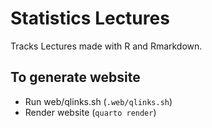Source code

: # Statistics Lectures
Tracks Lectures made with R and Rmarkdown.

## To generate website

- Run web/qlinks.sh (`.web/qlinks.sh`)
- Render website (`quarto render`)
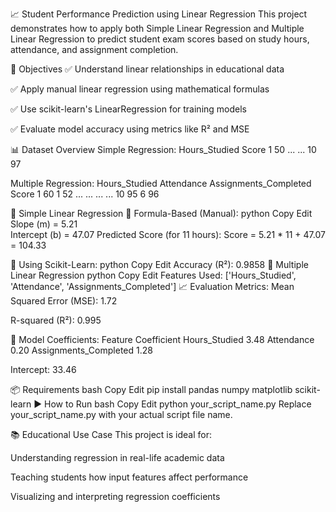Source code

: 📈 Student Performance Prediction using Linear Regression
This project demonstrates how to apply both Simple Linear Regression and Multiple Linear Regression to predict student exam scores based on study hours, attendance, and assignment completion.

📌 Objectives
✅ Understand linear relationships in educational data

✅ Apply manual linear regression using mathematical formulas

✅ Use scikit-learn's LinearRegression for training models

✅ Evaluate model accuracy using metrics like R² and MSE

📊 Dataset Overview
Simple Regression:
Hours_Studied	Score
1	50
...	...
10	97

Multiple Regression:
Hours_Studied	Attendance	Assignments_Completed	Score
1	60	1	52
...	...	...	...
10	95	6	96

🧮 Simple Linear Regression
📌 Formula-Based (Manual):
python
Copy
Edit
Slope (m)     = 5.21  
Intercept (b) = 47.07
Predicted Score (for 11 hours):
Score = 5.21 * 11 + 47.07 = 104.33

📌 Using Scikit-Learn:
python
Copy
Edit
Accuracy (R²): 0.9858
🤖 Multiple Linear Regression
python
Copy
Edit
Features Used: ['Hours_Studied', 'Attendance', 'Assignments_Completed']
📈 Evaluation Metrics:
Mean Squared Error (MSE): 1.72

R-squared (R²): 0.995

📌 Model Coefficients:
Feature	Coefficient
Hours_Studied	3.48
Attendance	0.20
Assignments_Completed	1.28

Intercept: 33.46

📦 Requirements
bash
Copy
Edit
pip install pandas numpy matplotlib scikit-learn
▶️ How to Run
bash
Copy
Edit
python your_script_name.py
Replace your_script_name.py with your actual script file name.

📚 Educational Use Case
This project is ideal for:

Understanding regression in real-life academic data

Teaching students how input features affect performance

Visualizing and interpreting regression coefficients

---

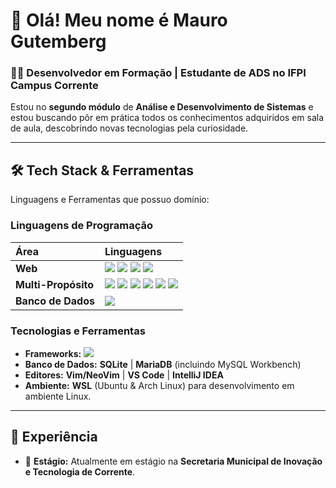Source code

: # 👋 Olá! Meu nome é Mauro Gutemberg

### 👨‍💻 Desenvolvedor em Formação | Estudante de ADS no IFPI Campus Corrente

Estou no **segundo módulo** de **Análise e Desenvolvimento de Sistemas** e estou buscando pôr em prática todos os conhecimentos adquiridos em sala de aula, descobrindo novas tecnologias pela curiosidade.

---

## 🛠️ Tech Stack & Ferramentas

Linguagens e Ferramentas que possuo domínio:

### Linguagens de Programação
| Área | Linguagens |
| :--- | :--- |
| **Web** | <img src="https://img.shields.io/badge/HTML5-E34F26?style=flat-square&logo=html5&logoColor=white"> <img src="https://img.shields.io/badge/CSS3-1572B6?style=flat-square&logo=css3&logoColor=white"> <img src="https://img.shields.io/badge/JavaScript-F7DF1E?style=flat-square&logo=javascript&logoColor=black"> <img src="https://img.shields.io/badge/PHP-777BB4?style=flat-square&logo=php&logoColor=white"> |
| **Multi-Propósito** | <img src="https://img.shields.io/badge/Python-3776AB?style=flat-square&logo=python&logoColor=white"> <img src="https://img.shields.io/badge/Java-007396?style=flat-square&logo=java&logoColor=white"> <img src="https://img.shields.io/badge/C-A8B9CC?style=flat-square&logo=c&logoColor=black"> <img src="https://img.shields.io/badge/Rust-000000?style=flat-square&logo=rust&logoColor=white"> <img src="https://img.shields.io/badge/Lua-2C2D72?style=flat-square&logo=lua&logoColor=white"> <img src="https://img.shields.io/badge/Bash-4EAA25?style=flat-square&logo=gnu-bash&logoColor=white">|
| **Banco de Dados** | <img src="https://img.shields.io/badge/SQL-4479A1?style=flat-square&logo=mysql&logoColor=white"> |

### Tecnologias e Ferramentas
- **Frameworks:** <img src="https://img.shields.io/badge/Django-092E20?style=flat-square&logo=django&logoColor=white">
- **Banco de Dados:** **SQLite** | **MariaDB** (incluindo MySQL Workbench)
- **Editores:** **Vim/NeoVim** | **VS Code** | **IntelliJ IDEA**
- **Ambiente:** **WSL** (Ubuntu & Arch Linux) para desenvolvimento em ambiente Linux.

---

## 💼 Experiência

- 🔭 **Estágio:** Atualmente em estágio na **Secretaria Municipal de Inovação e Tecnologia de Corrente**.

> [Problem]:
Using the data above, return each line that includes the word "Simple".

> [Answer for this exercise]:
This project demonstrates how to apply both Simple Linear Regression and Multiple Linear Regression to predict student exam scores based on study hours, attendance, and assignment completion.
Simple Regression:
🧮 Simple Linear Regression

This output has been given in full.